» Your task
Find "[747,187,773,198] [20,206,256,220] that" and "[67,325,257,337] El componente" in the records below. Copy the lines holding them and every line between, exactly, and no others.

» Input data
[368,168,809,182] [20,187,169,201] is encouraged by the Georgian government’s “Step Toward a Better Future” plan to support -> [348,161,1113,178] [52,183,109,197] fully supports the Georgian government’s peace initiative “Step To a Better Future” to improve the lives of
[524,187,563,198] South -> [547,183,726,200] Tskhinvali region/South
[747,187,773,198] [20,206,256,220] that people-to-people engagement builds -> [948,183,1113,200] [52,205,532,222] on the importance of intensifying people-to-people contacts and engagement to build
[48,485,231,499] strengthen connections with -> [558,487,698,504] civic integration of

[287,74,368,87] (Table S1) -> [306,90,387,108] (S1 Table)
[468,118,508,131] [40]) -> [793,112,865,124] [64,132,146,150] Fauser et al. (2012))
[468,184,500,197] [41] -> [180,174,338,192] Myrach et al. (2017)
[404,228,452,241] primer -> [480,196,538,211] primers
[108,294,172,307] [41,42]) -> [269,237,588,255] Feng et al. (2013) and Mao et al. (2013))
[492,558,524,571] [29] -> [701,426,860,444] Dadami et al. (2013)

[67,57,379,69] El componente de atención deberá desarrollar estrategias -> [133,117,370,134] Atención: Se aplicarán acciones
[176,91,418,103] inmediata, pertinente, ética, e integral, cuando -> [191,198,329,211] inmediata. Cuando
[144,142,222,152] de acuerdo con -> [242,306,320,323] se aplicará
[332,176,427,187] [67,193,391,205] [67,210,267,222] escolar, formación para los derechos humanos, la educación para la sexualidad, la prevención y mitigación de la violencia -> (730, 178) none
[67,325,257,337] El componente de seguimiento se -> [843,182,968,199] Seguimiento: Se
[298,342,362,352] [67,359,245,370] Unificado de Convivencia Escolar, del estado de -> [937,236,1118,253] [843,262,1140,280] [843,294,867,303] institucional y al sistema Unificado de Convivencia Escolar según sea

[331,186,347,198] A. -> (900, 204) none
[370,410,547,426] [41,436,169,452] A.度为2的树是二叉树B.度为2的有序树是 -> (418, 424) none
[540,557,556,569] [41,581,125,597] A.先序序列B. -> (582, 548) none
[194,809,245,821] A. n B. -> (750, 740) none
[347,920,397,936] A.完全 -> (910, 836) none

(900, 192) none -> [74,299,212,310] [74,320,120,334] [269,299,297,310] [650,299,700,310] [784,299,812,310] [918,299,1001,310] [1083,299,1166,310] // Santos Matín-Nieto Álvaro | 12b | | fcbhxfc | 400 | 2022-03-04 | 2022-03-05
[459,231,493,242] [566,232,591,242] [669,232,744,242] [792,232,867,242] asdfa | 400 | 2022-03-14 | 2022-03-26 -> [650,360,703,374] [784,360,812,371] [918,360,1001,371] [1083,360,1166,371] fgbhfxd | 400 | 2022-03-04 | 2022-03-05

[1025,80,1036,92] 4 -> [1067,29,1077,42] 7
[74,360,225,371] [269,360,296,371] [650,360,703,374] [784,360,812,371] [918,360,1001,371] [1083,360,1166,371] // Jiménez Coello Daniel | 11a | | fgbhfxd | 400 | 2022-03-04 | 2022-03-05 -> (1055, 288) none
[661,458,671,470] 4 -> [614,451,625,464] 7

» Expected output
[747,187,773,198] [20,206,256,220] that people-to-people engagement builds -> [948,183,1113,200] [52,205,532,222] on the importance of intensifying people-to-people contacts and engagement to build
[48,485,231,499] strengthen connections with -> [558,487,698,504] civic integration of

[287,74,368,87] (Table S1) -> [306,90,387,108] (S1 Table)
[468,118,508,131] [40]) -> [793,112,865,124] [64,132,146,150] Fauser et al. (2012))
[468,184,500,197] [41] -> [180,174,338,192] Myrach et al. (2017)
[404,228,452,241] primer -> [480,196,538,211] primers
[108,294,172,307] [41,42]) -> [269,237,588,255] Feng et al. (2013) and Mao et al. (2013))
[492,558,524,571] [29] -> [701,426,860,444] Dadami et al. (2013)

[67,57,379,69] El componente de atención deberá desarrollar estrategias -> [133,117,370,134] Atención: Se aplicarán acciones
[176,91,418,103] inmediata, pertinente, ética, e integral, cuando -> [191,198,329,211] inmediata. Cuando
[144,142,222,152] de acuerdo con -> [242,306,320,323] se aplicará
[332,176,427,187] [67,193,391,205] [67,210,267,222] escolar, formación para los derechos humanos, la educación para la sexualidad, la prevención y mitigación de la violencia -> (730, 178) none
[67,325,257,337] El componente de seguimiento se -> [843,182,968,199] Seguimiento: Se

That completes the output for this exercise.